In other words, 25,000 copies x $0.30/copy = $7,500, which is 150 hours at $50/hour.
Realistically, a literary agent living in Brooklyn likely needs $75-$100/hour to earn a decent living, so they need to chase books that are likely to sell 50,000+ copies (or books that might include foreign rights sales, movie options, etc.).
When I counsel authors about finding an agent, I stress that getting rejected doesn’t say anything about the quality of your book. Getting rejected by agents just means your book is unlikely to be a blockbuster.
Publishers
If my math above is right, the publisher needs about 350 hours of labor to publish a book. If the publisher is profiting $4/copy, they may be able to pay $50/hour for those 350 hours ($17,500) after selling around 4,500 copies.
Now, publishers also have other hard expenses—and big publishers have to deal with shareholders and New York City real estate—but this back-of-the-envelope math shows that publishers can turn a profit much faster than the 12,500 copies I calculated above.
As someone who has published books, I can say that 350 hours is generous. Maybe your Penguin Random Houses are spending that many hours on each title, but smaller publishers “operating on a shoestring budget” likely aren’t giving that much time for each book. I suspect most independent publishers could turn a profit selling 2,000 copies/title.
Regardless, as you will see in the author and agent calculations below, the math for publishers is not aligned with the math for authors, who need the book to sell many more copies. This tracks with my observation that publishers tend to shotgun books onto the market and then quit promoting them after a couple of months. Publishers have an incentive to get their nut and leave authors to fend for themselves.
Finally, this also points toward the importance of a book advance. A $50,000 advance better aligns a publisher’s incentives with the incentives of authors and agents.
A Final Note About Small Publishers
Despite the misalignment, publishers still need to sell a lot of copies of a book to turn a profit. Even if the break-even point is 2,000 copies, small independent publishers are going to have a hard time, which leaves them with only a few logical options:
Use fewer hours. Combine line editing and proofreading into one job, use a software system for the proofreading or book layout, spend fewer hours editing the book, etc.

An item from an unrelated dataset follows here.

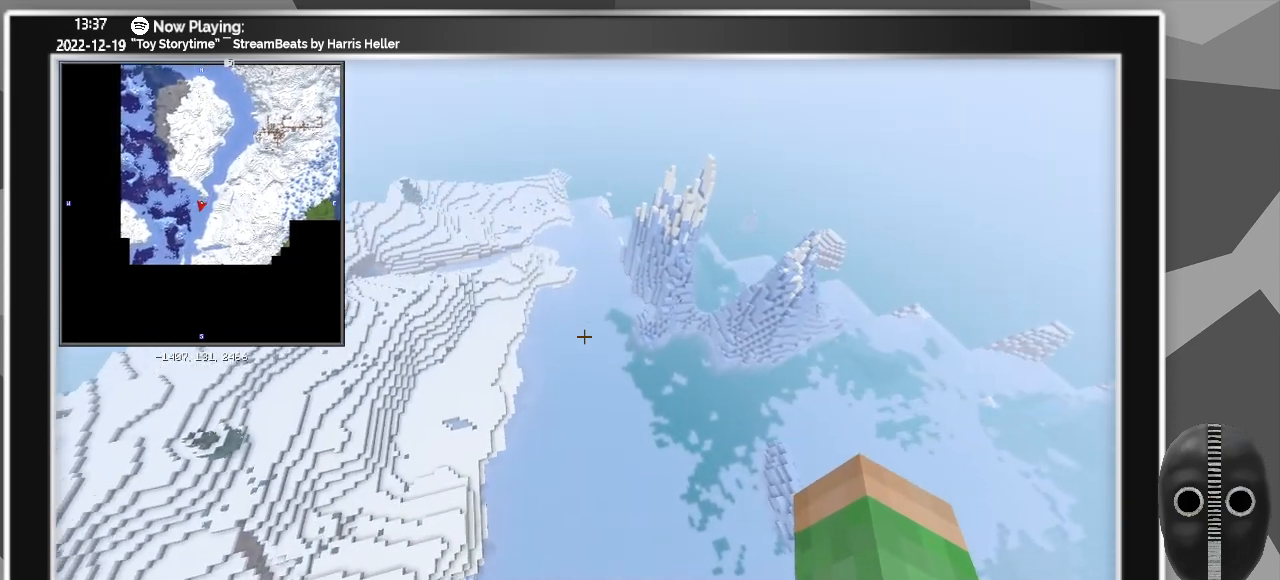
{"keys": ["shift_l", "w", "z"], "mouse": [], "events": []}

Pay less money. Outsource editing and design to Fiverr or workers in the Philippines, lean on low-wage interns, beg your friends to proofread for you, etc.
Charge more per book. Good luck with that.
Sell more books. Good luck with that.
Find free money. Become a nonprofit and fundraise. A lot of independent publishers go this route, but donors have their own special needs. There’s no such thing as a free lunch.
There you have it: an interrogation of the labor in publishing. The who-does-what of the labor is outside my purview (e.g., the dynamic of junior editors working overtime while senior editors have martini lunches), but I was surprised by how instructive the math of producing a book can be. It’s a grim business.